=== AIM OF THE TASK ===
So that nothing is lost, transcribe each line of the records exactly.

=== INPUT MATERIAL ===
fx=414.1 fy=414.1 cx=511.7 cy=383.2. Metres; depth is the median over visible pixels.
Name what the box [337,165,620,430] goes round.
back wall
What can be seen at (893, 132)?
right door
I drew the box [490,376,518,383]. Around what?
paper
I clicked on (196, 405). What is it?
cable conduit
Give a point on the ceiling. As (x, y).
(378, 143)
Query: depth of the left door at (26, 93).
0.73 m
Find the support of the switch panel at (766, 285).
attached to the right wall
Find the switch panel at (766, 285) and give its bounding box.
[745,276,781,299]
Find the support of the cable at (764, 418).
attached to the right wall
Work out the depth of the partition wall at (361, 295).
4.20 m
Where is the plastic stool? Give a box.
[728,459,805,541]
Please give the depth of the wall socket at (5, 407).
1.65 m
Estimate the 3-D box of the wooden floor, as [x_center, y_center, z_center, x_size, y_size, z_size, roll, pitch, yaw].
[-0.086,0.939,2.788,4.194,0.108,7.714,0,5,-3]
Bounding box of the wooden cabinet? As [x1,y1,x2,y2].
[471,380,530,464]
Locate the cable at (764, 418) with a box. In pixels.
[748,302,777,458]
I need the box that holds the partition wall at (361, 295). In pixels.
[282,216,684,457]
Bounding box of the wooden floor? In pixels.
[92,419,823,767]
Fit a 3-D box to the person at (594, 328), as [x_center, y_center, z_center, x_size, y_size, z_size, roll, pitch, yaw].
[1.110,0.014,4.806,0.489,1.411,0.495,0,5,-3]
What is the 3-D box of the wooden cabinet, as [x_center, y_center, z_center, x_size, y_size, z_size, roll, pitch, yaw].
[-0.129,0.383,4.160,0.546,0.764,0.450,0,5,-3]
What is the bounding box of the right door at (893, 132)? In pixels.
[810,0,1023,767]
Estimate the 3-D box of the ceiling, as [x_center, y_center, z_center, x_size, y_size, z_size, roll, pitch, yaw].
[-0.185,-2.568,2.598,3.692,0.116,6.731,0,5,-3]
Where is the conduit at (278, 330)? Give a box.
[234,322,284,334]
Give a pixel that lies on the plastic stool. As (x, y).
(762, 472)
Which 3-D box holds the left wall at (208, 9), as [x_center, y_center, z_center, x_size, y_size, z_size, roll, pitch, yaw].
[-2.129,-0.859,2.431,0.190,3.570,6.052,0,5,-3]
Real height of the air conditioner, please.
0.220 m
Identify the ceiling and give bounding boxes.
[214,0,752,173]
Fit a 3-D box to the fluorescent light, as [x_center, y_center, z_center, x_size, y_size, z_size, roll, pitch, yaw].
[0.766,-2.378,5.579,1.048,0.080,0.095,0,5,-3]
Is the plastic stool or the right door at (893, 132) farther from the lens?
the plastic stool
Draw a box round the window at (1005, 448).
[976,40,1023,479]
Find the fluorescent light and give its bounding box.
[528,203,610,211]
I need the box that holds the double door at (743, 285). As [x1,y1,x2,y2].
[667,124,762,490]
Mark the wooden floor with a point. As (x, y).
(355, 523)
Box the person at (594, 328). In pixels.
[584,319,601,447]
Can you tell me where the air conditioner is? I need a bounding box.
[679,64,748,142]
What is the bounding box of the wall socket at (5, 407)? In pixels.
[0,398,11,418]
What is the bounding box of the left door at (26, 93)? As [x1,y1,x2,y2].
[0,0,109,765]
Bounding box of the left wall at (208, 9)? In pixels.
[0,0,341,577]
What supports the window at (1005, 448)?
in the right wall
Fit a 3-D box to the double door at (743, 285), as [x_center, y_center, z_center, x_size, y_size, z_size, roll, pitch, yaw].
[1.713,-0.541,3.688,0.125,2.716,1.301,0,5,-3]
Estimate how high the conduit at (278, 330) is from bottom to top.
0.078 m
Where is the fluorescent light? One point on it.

=== ANSWER AREA ===
fx=414.1 fy=414.1 cx=511.7 cy=383.2. Metres; depth is the median over visible pixels.
Name what the box [337,165,620,430] goes round.
back wall
What can be seen at (893, 132)?
right door
I drew the box [490,376,518,383]. Around what?
paper
I clicked on (196, 405). What is it?
cable conduit
Give a point on the ceiling. As (x, y).
(378, 143)
Query: depth of the left door at (26, 93).
0.73 m
Find the support of the switch panel at (766, 285).
attached to the right wall
Find the switch panel at (766, 285) and give its bounding box.
[745,276,781,299]
Find the support of the cable at (764, 418).
attached to the right wall
Work out the depth of the partition wall at (361, 295).
4.20 m
Where is the plastic stool? Give a box.
[728,459,805,541]
Please give the depth of the wall socket at (5, 407).
1.65 m
Estimate the 3-D box of the wooden floor, as [x_center, y_center, z_center, x_size, y_size, z_size, roll, pitch, yaw].
[-0.086,0.939,2.788,4.194,0.108,7.714,0,5,-3]
Bounding box of the wooden cabinet? As [x1,y1,x2,y2].
[471,380,530,464]
Locate the cable at (764, 418) with a box. In pixels.
[748,302,777,458]
I need the box that holds the partition wall at (361, 295). In pixels.
[282,216,684,457]
Bounding box of the wooden floor? In pixels.
[92,419,823,767]
Fit a 3-D box to the person at (594, 328), as [x_center, y_center, z_center, x_size, y_size, z_size, roll, pitch, yaw].
[1.110,0.014,4.806,0.489,1.411,0.495,0,5,-3]
What is the 3-D box of the wooden cabinet, as [x_center, y_center, z_center, x_size, y_size, z_size, roll, pitch, yaw].
[-0.129,0.383,4.160,0.546,0.764,0.450,0,5,-3]
What is the bounding box of the right door at (893, 132)? In pixels.
[810,0,1023,767]
Estimate the 3-D box of the ceiling, as [x_center, y_center, z_center, x_size, y_size, z_size, roll, pitch, yaw].
[-0.185,-2.568,2.598,3.692,0.116,6.731,0,5,-3]
Where is the conduit at (278, 330)? Give a box.
[234,322,284,334]
Give a pixel that lies on the plastic stool. As (x, y).
(762, 472)
Which 3-D box holds the left wall at (208, 9), as [x_center, y_center, z_center, x_size, y_size, z_size, roll, pitch, yaw].
[-2.129,-0.859,2.431,0.190,3.570,6.052,0,5,-3]
Real height of the air conditioner, please.
0.220 m
Identify the ceiling and give bounding boxes.
[214,0,752,173]
Fit a 3-D box to the fluorescent light, as [x_center, y_center, z_center, x_size, y_size, z_size, roll, pitch, yaw].
[0.766,-2.378,5.579,1.048,0.080,0.095,0,5,-3]
Is the plastic stool or the right door at (893, 132) farther from the lens?
the plastic stool
Draw a box round the window at (1005, 448).
[976,40,1023,479]
Find the fluorescent light and give its bounding box.
[528,203,610,211]
I need the box that holds the double door at (743, 285). As [x1,y1,x2,y2].
[667,124,762,490]
Mark the wooden floor with a point. As (x, y).
(355, 523)
Box the person at (594, 328). In pixels.
[584,319,601,447]
Can you tell me where the air conditioner is? I need a bounding box.
[679,64,748,142]
What is the bounding box of the wall socket at (5, 407)? In pixels.
[0,398,11,418]
What is the bounding box of the left door at (26, 93)? As [x1,y1,x2,y2].
[0,0,109,765]
Bounding box of the left wall at (208, 9)? In pixels.
[0,0,341,577]
What supports the window at (1005, 448)?
in the right wall
Fit a 3-D box to the double door at (743, 285), as [x_center, y_center, z_center, x_size, y_size, z_size, roll, pitch, yaw].
[1.713,-0.541,3.688,0.125,2.716,1.301,0,5,-3]
Estimate how high the conduit at (278, 330) is from bottom to top.
0.078 m
Where is the fluorescent light? One point on it.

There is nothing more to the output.